§ DOCUMENT SEGMENT:

- - -

Data frames are one of the most important as well as widely used reasons for starting to learn the R programming language. R is a statistical programming language that works with datasets. These datasets are comprised of observations or instances. All the observations have some variables associated with them.
Consider a data set of 6 students where each student is an instance and the properties relating to these students such as their roll number, names, grade, and section of the class to which they belong are the variables.
Now the question is how to store such information?
Can we use a matrix? no, because a matrix contains only elements or data of the same data type.
Here the roll number is numeric, the name is a character, and grade can be a character type that does not fit into a matrix but may fit into a list. A list can hold this information as a sublist with Roll_No, names, etc... But the structure of the list is not really fine to work with. One other limitation is in order to get any column need to write several R codes.
Then which data structure can overcome this situation, here comes the important and widely used concept of the data frame in R programming language.
In the R programming language data frame is a fundamental data structure that allows storing typical data in tables. A data frame is thus like a spreadsheet with rows and columns. In data frames, the rows correspond to observations while the column corresponds to variables. Each column can be a different vector.
The word frame represents a structure or a shape or a design or a pattern. So the meaning of the word data frame can be inferred as a structure/shape/design/pattern that outlines information regarding data or simply data organized in a well-defined frame.
Consider a spreadsheet or a table with data of a few school students with their roll number, name, and corresponding grade they scored in their examination. The column specifies the properties of each student.
Here, Rows = observations (students), Column = variables (roll number, name, grade)
The same table can be represented in the R program with the data structure known as “Data Frame”. Each column of data can be of different vectors like numeric, character, etc. In the given student_table first column (c1) is composed of NUMERIC data type vectors, the second column(c2) and the third column (c3) consist of CHARACTER data type.
The data frames are similar to the list data structure. A list is consist of heterogeneous data elements or components listed in a list format where all vectors are of equal length. The data frame resembles a special case of a list except that the data are displayed in a frame. Like in the list a data frame also has vector components are of equal length.
It also seems to be similar to a matrix because of rows and columns. The big difference between a data frame with matrices is that a data frame can contain elements of different types one column can be characters, another may be numeric or logic that depends upon the requirements.

- - -

§ Items listed in a dataset:
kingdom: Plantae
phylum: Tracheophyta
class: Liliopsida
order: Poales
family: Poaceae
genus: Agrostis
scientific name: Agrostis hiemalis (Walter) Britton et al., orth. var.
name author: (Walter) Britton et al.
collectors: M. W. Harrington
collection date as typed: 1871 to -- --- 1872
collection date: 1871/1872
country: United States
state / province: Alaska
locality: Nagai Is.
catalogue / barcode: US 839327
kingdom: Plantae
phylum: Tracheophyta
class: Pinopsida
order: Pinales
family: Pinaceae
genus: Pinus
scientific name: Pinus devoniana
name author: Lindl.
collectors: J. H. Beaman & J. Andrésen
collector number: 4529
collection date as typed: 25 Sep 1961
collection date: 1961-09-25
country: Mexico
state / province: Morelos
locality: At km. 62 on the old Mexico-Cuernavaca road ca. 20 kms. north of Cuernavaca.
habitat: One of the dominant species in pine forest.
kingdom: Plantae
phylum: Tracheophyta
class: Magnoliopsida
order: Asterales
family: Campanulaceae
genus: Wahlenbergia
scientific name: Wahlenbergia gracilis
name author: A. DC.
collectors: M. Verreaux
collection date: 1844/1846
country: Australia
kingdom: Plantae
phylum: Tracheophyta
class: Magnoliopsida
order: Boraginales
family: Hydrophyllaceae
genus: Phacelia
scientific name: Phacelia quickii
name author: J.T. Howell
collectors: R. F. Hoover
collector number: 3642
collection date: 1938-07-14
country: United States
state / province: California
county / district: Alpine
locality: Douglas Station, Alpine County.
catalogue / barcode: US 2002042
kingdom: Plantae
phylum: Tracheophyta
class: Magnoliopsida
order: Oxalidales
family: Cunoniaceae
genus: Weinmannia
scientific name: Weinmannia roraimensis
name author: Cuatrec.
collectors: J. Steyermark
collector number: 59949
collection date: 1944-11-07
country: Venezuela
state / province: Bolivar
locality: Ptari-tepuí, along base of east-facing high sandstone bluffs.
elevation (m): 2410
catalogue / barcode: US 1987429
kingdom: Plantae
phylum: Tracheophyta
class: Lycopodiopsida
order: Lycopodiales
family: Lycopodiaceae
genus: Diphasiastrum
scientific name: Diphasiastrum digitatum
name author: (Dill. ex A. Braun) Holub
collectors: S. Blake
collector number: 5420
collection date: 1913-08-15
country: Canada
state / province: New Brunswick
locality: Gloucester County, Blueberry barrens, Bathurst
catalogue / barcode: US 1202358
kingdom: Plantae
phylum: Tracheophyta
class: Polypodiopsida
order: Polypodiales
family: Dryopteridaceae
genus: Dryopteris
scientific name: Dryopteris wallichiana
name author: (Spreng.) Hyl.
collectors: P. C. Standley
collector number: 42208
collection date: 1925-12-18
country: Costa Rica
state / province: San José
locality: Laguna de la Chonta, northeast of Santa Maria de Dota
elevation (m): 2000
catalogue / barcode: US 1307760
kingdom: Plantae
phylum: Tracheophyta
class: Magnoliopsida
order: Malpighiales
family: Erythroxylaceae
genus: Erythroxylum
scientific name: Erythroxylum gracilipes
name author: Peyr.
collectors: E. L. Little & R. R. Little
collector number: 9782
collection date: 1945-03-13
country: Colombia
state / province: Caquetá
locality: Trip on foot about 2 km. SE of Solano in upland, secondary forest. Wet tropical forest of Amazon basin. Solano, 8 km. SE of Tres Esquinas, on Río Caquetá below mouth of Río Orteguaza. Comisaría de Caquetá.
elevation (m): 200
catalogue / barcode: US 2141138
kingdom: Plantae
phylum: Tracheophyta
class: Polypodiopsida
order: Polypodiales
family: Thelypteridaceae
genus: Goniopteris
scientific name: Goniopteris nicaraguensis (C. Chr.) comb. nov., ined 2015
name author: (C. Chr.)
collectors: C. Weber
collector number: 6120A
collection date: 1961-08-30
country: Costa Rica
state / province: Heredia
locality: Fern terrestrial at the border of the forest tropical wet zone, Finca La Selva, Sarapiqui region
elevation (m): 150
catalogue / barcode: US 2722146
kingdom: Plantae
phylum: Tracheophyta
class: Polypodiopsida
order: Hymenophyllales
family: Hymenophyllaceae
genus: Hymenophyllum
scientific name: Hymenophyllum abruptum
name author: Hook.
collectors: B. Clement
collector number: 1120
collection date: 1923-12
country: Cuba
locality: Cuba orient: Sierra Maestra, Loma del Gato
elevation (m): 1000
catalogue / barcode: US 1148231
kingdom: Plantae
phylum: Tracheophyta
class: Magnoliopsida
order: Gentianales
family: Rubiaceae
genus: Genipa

- - -

§ PROBLEMS TO SOLVE:
**a)** In the text on R data frames, what do the rows of a data frame correspond to?
**b)** From the text on R data frames, reproduce the passage starting at "In the R programming" and ending at "number, name, grade)".

§ RESPONSES FOR EACH TASK:
**a)** Observations.

**b)**
In the R programming language data frame is a fundamental data structure that allows storing typical data in tables. A data frame is thus like a spreadsheet with rows and columns. In data frames, the rows correspond to observations while the column corresponds to variables. Each column can be a different vector.
The word frame represents a structure or a shape or a design or a pattern. So the meaning of the word data frame can be inferred as a structure/shape/design/pattern that outlines information regarding data or simply data organized in a well-defined frame.
Consider a spreadsheet or a table with data of a few school students with their roll number, name, and corresponding grade they scored in their examination. The column specifies the properties of each student.
Here, Rows = observations (students), Column = variables (roll number, name, grade)